### EXERCISE REQUIREMENTS
Count the lines in the entries below that contain the string "Untersetzer", and give only that number.

### RECORDS FOR THIS TASK
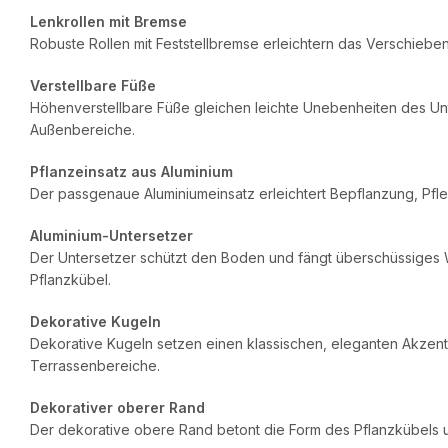
Lenkrollen mit Bremse
Robuste Rollen mit Feststellbremse erleichtern das Verschiebe
Verstellbare Füße
Höhenverstellbare Füße gleichen leichte Unebenheiten des Unte
Außenbereiche.
Pflanzeinsatz aus Aluminium
Der passgenaue Aluminiumeinsatz erleichtert Bepflanzung, Pfle
Aluminium-Untersetzer
Der Untersetzer schützt den Boden und fängt überschüssiges Wa
Pflanzkübel.
Dekorative Kugeln
Dekorative Kugeln setzen einen klassischen, eleganten Akzent 
Terrassenbereiche.
Dekorativer oberer Rand
Der dekorative obere Rand betont die Form des Pflanzkübels un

### FINAL ANSWER
2